Note: Unfortunately this is one of the topics where we can't just jump into coding. There's some essential background we need to learn first.
We're still in 16-bit real mode, which has the following limitations/issues:
- Total addressable memory is 1MB, only 640KB of which is available to us.
- There's no way to protect the kernel from user applications, or applications from each other. Any application can crash the kernel by writing over its memory.
- Hardware access is not restricted to the kernel; any application can access the hardware directly, causing stability issues.
- Certain instructions that can modify the system state (e.g. halt the CPU) are not restricted to the kernel.
In addition to supporting real mode for backward compatibility, the x86 supports another mode called Protected Mode that solves all those problems. Protected mode was first introduced in the 16-bit 286, which used 24-bit physical address space (i.e. max 16MB of memory) and 16-bit segment sizes (i.e. max 64K). Although it achives protection, this is still a restricted environment. In addition to the small amount of addressable memory and small segment size, currently there are no mainstream 286 emulators or 16-bit C compilers1. We will have to move to 32-bit to leverage the available emulators and modern compilers such as GCC or Clang.
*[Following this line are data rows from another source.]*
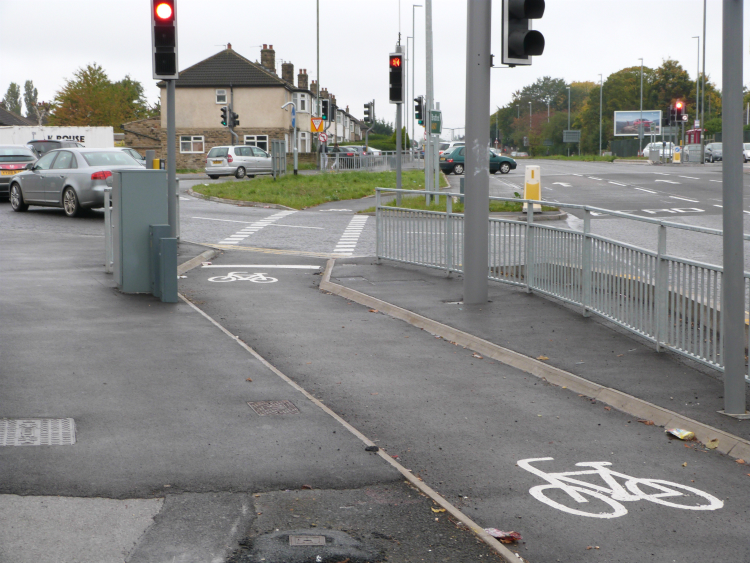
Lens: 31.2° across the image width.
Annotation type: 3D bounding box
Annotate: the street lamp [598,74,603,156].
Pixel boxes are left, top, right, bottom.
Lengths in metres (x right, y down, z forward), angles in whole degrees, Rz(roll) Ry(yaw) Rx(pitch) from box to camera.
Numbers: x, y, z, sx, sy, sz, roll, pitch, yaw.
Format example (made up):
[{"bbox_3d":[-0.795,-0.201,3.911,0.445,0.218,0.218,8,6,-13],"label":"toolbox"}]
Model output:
[{"bbox_3d":[30.011,-21.957,178.684,0.700,10.890,0.200,0,6,-3],"label":"street lamp"}]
With the introduction of the 386, protected mode supported a 32-bit address space, allowing addressing of up to 4GB of memory. Segment sizes were also increased to 32-bit, allowing segments to take up all the 4GB address space, if needed. This latter case is called a "flat memory model", since the segment boundary disappears and all the address space is reachable from within the segment. The x86 now supports a 64-bit mode as well, known as x86_64 or "Long Mode", but we will not concern ourselves with 64-bit for now.
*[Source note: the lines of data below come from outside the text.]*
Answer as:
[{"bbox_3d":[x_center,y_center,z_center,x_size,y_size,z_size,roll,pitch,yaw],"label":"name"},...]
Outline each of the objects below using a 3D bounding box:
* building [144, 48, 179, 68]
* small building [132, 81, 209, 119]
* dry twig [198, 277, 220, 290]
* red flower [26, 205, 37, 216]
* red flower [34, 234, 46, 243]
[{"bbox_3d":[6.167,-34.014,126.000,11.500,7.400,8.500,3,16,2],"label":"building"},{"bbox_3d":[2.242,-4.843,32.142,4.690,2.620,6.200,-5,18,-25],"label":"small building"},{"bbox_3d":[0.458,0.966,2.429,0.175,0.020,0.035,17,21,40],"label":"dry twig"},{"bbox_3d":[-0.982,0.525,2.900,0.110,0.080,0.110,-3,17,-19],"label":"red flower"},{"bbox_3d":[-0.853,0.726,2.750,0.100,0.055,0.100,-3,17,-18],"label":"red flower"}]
So switching to 32-bit protected mode unlocks a sufficiently large memory address space, and gives us the ability to created arbitrary sized memory segments with hardware-enforced protection boundaries.
In addition, each segment is assigned one of four privilege levels, unofficially called ring 0 to ring 3, where ring 0 is the highest privilege (for the kernel), and rings 1-3 are for less privileged code. Modern operating systems typically use two rings only: ring 0 for kernel mode, and ring 3 for user mode. The CPU enforces strict rules for controlled transfer between the different privilege levels. If you heard the term "syscall" before, this basically means that code running in ring 3 (i.e. user program) wants to invoke a routine in ring 0 (i.e. kernel). This is because user mode should not be able to call the kernel except through well-defined entry points (syscalls).
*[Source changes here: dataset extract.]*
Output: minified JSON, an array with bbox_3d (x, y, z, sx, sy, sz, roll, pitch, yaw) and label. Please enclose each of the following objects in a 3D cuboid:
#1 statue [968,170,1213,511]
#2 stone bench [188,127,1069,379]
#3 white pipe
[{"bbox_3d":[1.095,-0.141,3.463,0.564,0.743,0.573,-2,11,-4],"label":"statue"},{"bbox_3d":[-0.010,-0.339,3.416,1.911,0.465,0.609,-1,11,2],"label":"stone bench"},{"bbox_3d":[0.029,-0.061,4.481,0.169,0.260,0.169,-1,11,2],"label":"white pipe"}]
If you remember, addressing in real mode uses a segment:offset scheme, where the segment number is multiplied by 16 to get the segment's base address, and then the offset is added to get the final memory address. The fact that the segment number is directly associated with its physical memory location is what gives "real address mode" its name.
In protected mode, an address is still made up of segment:offset pair, but the segment part is not related to a memory location, but rather refers to a segment descriptor stored in a well-defined table structure called Global Descriptor Table (GDT). The segment descriptor is a 32-bit structure that contains attributes of a segment, such as its base address, size, privilege level, and whether it is a code or data segment, among other things. The kernel is responsible for building the GDT and letting the CPU know where it is located in memory through a special instruction. This is required before we can switch to protected mode, as the CPU will start enforcing those segment boundaries and privileges as soon as we enter protected mode.
Despite the advantages that memory segmentation offers, it ha some draw backs:
- If we create many segments (e.g. at least two for each user program), it can lead to external fragmentation as segments of arbitrary sizes are allocated and freed.
- If we run out of physical memory, we can employ swapping to disk. But with segmentation we cannot swap parts of a segment; we have to swap out an entire segment. This can be costly for large segment sizes, as well as complicate the swapping algorithm.
- Memory management becomes somewhat complicated overall.
- It is not portable to other processor architectures.
For those reasons, modern operating systems shun segmentation in favour of paging (we'll cover paging later). That being said, segmentation can actually be used on top of paging. However, the complexity of segmentation makes it not worth the trouble, since paging offers memory protection, virtual memory, efficient swapping, amonth other features. That being said, segmentation is a crucial part of protected mode to facilitate cross privilege level control transfer. To keep its use to a minimum, operating system designers adopt the "flat memory model", where two pairs of code/data flat segments are used: two for kernel mode and two for user mode. All of those segments have a base address of 0x0 and a limit of 0xFFFFFFFF (i.e. 4GB in size), so they cover the entire address space.
One final note: I think segmentation is underrated.:
- It allows for hardware-enforced segment limit checks so we can achieve fine-grained memory protection for allocated compoennts/objects (thus avoiding buffer overruns).
- It also makes code relocation simple by definition (code is always executed relative to the segment base address), thus simplifying linkers/loaders.
- The four protection levels allow for more fine-grained access control than with the typical kernel/user mode levels. For example, user mode programs can have more than privilege level, allowing an entire class of memory disclosure security problems to be solved (this is a hot research area with many unofficial methods being proposed to make it possible).
Whether those benefits are worth the complexity/effort to leverage segmentation is a relative matter. But it is undeniable that removal of segmentation in 64-bit Long Mode restricts innovation in the operating system world in this area.
Footnotes
-
There are 16-bit DOS C compilers available (e.g. Turbo C or DJGPP), but they need a DOS environment to run in (e.g. DOSBox). This would complicate our workflow significantly and there's not much benefit from going through the trouble. ↩